Slide open the box for Fame & Fable and you’ll be met with just a few card decks, wooden tokens, counters, and a three-panel game board. The latter holds the card market – an open pool of contracts, items and allies that will make up your hand – as well as the fame track which your counters will move around as you score points and earn moon tokens. This is also where the monsters and legends live, but we’ll get to these rascals in a second.
Each player’s starting hand contains a hero card to represent their chosen token, and two allies. All have their own base and special attacks, along with a potential choice of attack types (be these elemental, poison, or simple weapon attacks). You also start with a single unique item, from reviving potions, to poison daggers, even holy hand grenade-style weapons.

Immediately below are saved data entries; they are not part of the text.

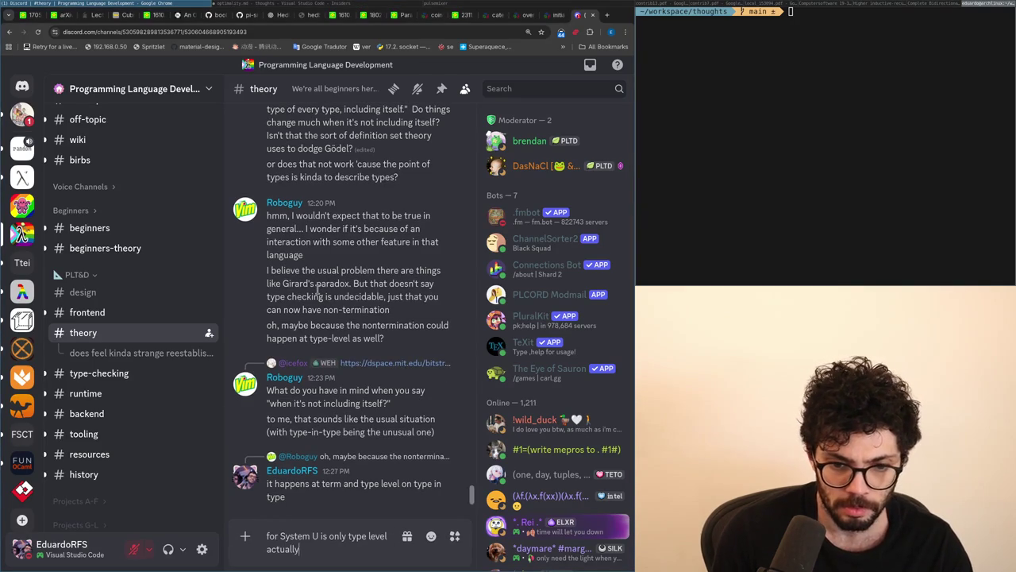
pyautogui.press('Return')
# Step: Edit the System U message: prefix 'IIRC', add 'so you can type anything as anything else', 'only'→'at first'
pyautogui.press('Up')
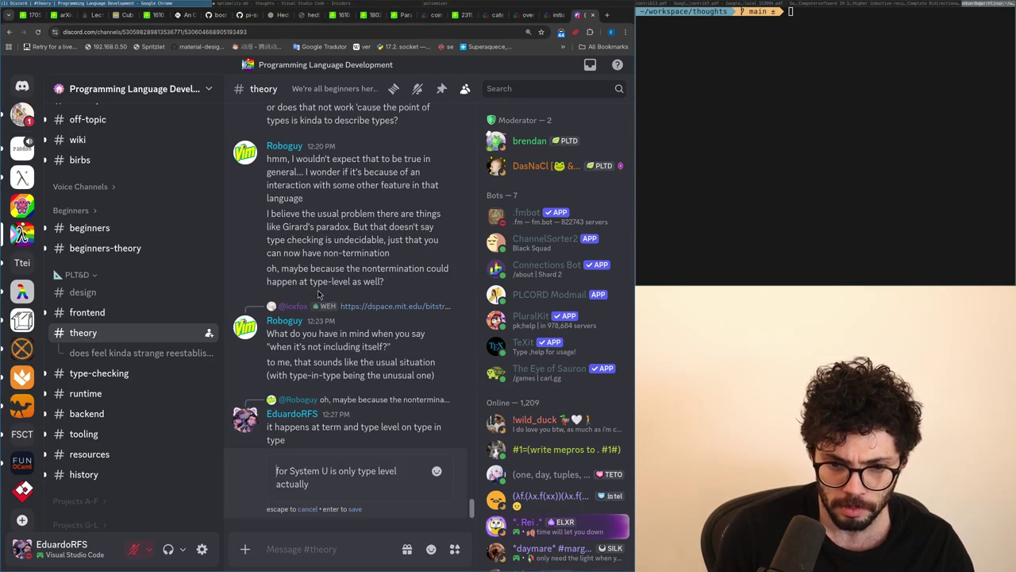
pyautogui.press('ctrl+Home')
pyautogui.write('IIRC')
pyautogui.press('Return')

Throughout, each player runs through three phases in turn: dawn, day, and dusk. At dawn, empty spaces in the market are refreshed and you receive three action points – that number is upped depending how many moon spaces sit between you and the leading player, which is a great way for lagging players to catch up. Spending an action at dawn along with a moon token lets you ready exhausted allies, and you may spend your new market card to refresh a row in the market if things are looking dire.
Day is the real pulp of the game, bringing glorious battle to those who seek it… and to those who don’t. Here you can spend an action to draw a monster from the open pool or randomly from the deck, each with their own special abilities, resistances, or weaknesses. Confident players might draw a far higher-health legend at random instead, but these take far more of a beating.